Introduction: Two Course Gluten Free Meal
We had a mellow eve yesterday and had some fun with dinner! It was a nice mix between a fresh, light summer dish and a heavier comfort food classic. Below are the recipes for the raw salmon and gluten-free lasagna dishes.
Step 1: Fresh Wild King Salmon, Avocado, and Bell Pepper
1 raw fillet of wild king salmon, cut into large cubes
1 avocado sliced
1 sweet red bell pepper sliced in rings
1 beet raw thinly shaved
Step 2: Cut and Serve
Treat sliced avocados with lime and arrange on bottom of the plate.
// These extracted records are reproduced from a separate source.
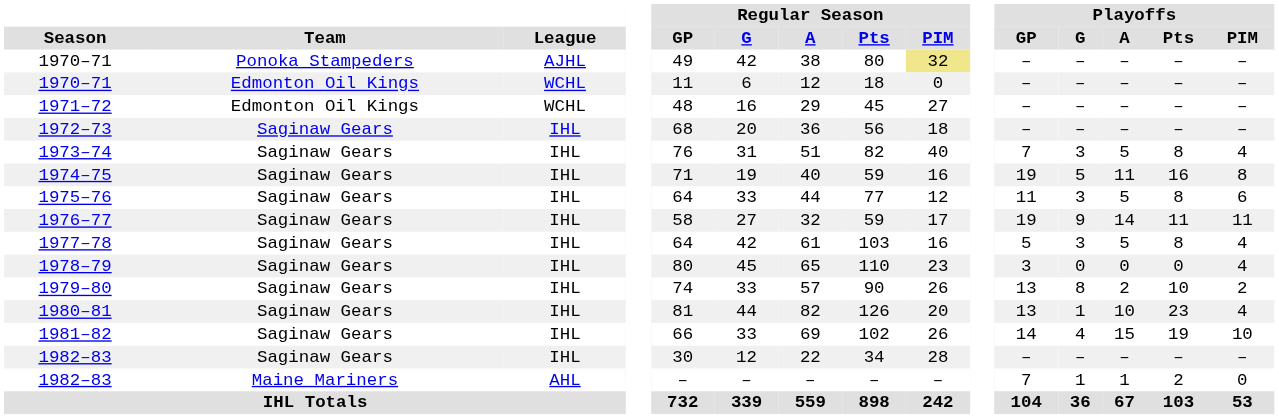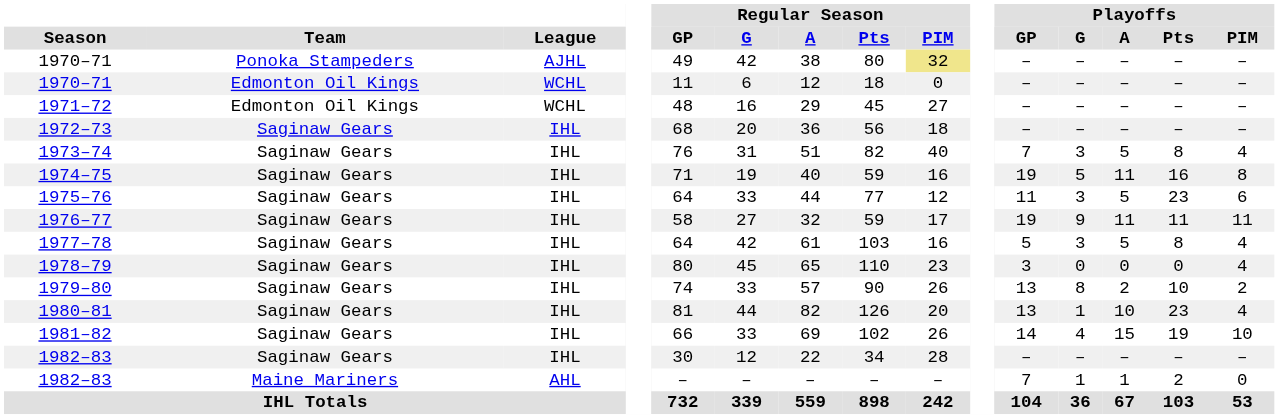1975–76 | Playoffs / Pts: 8 -> 23
1976–77 | Playoffs / A: 14 -> 11
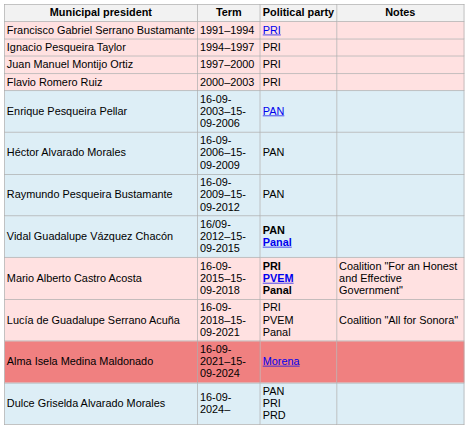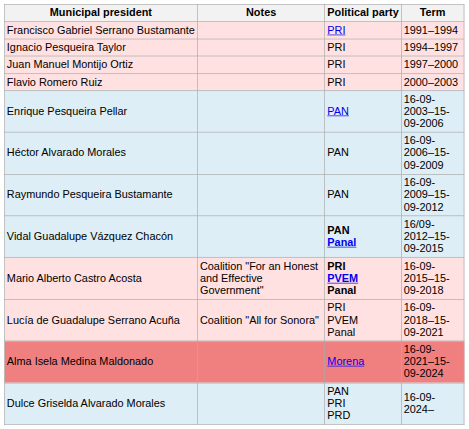columns swapped: Term <-> Notes
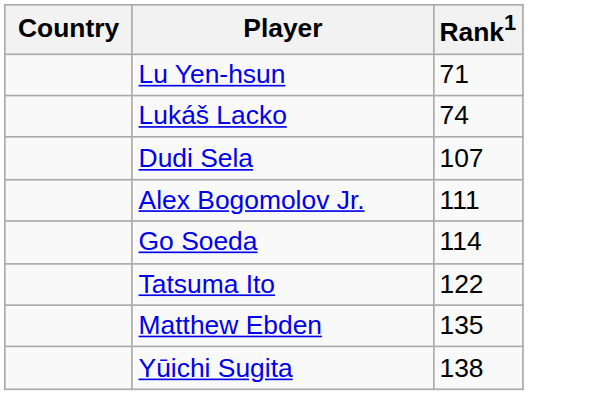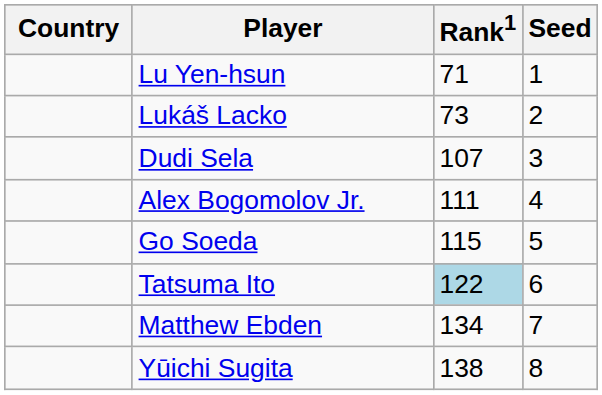+ column: Seed | 1 | 2 | 3 | 4 | 5 | 6 | 7 | 8
Lukáš Lacko | Rank1: 74 -> 73
Go Soeda | Rank1: 114 -> 115
Tatsuma Ito | Rank1: no background -> lightblue background
Matthew Ebden | Rank1: 135 -> 134
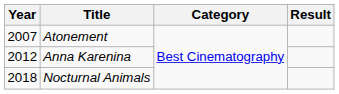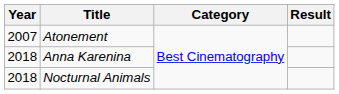Anna Karenina | Year: 2012 -> 2018
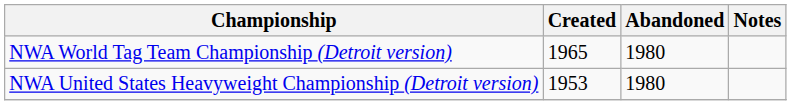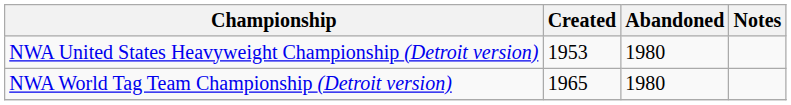rows swapped: NWA United States Heavyweight Championship (Detroit version) <-> NWA World Tag Team Championship (Detroit version)
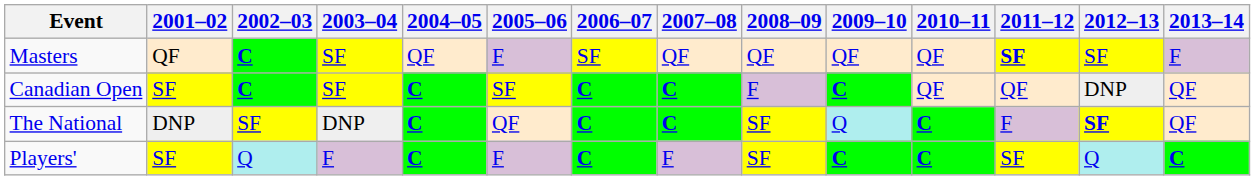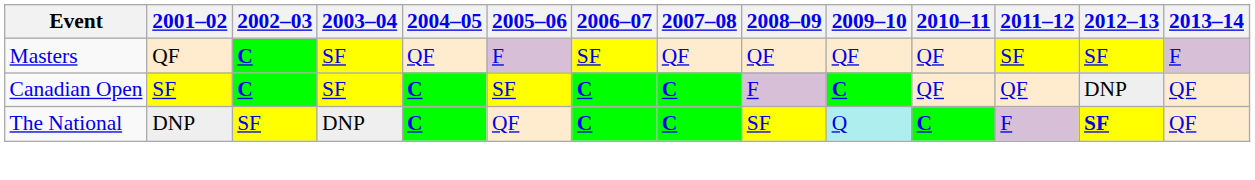Masters | 2011–12: bold -> normal
- row: Players' | SF | Q | F | C | F | C | F | SF | C | C | SF | Q | C
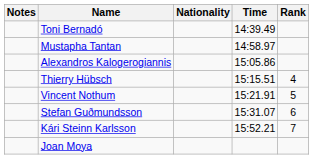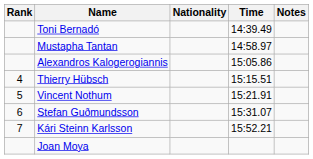columns swapped: Rank <-> Notes
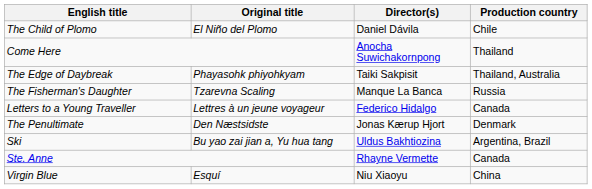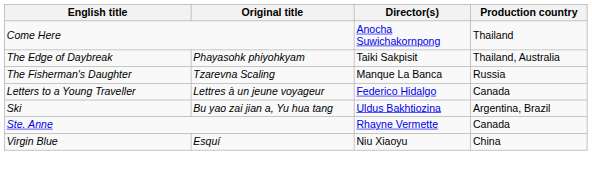- row: The Child of Plomo | El Niño del Plomo | Daniel Dávila | Chile
- row: The Penultimate | Den Næstsidste | Jonas Kærup Hjort | Denmark
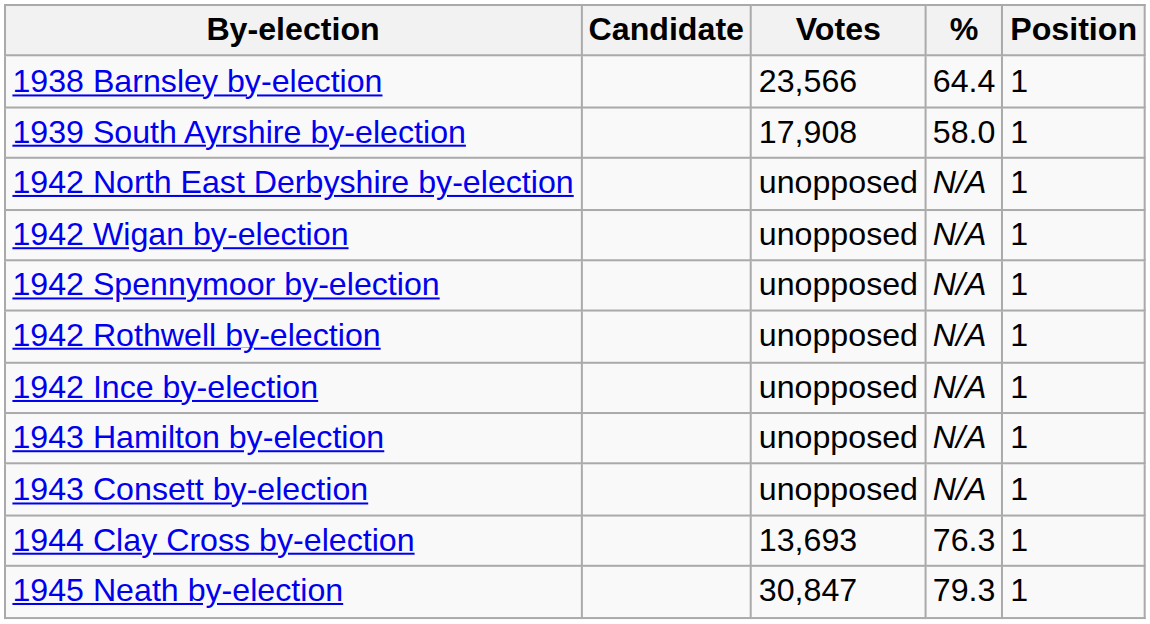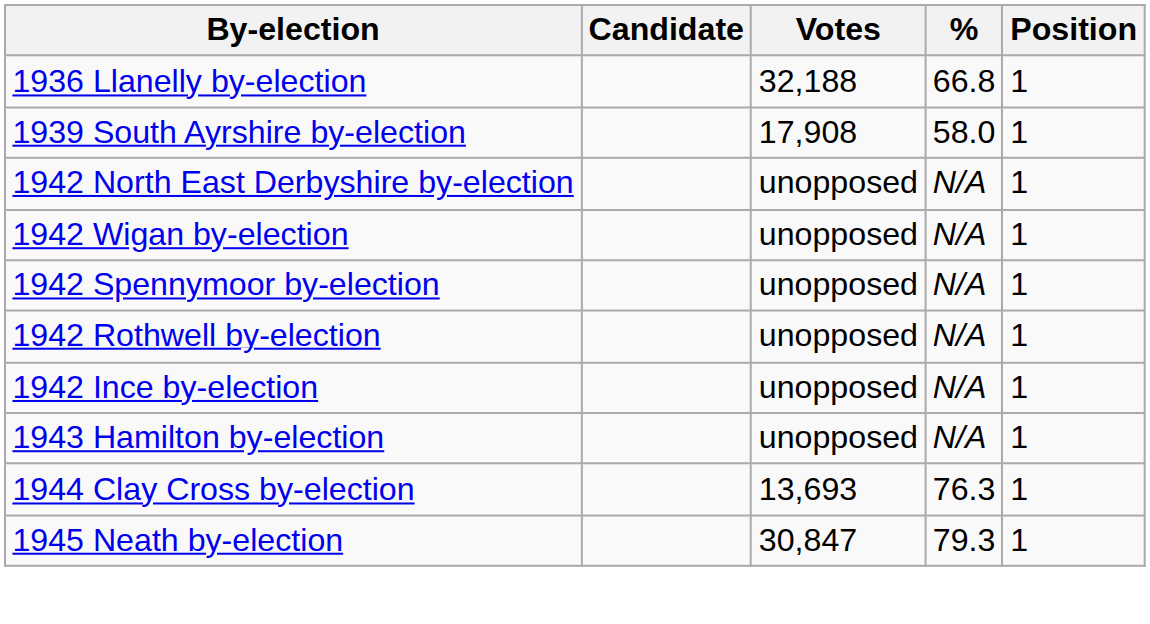+ row: 1936 Llanelly by-election | 32,188 | 66.8 | 1
- row: 1938 Barnsley by-election | 23,566 | 64.4 | 1
- row: 1943 Consett by-election | unopposed | N/A | 1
Add a couple slices of the bell pepper, then add salmon. Garnish with a squeeze of lime, a pinch of paprika, and raw beet shaves. Serve cold.
Step 3: Lasagna
2 Tbs olive oil
4 lbs yellow heirloom tomatoes
1 white onion, sliced
1 fennel bulb, sliced
3 cloves garlic, minced
4 quarts chicken stock
salt and pepper to taste
Start by removing the stems on the tomatoes and placing them in a roasting pan. Place in oven and roast at 500*F until caramelized, approximately 15 min depending on the size. Saute the onion and fennel in a large pot until golden brown then add garlic, chicken stock, and whole roasted heirloom tomatoes. Puree together and heat until warm.
2 bunches of garden herbs, finely chopped
1 lb mozzarella
Gluten-Free brown rice pasta sheets
Preheat oven to 350*. In a separate 12-inch pan whisk together 6 eggs and herbs over low heat, stirring constantly, until almost set. Turn off heat and cover eggs so that they form one sheet in the pan. (Make sure it’s non-stick!) Once the eggs are set, remove from pan and slice in 3 large sections, same width as the lasagna pasta sheets. In a baking dish start layering with the uncooked pasta sheets. (The hot sauce and time in the oven will cook them!) Place a layers of ingredients on top of the pasta sheets as follows: sauce, mozzarella, all of the egg, pasta sheets, sauce, fresh arugula, mozzarella. Place in the oven at 350* for about 30 min. Let cool and garnish with herbs, parmesan, wildflowers, or all three!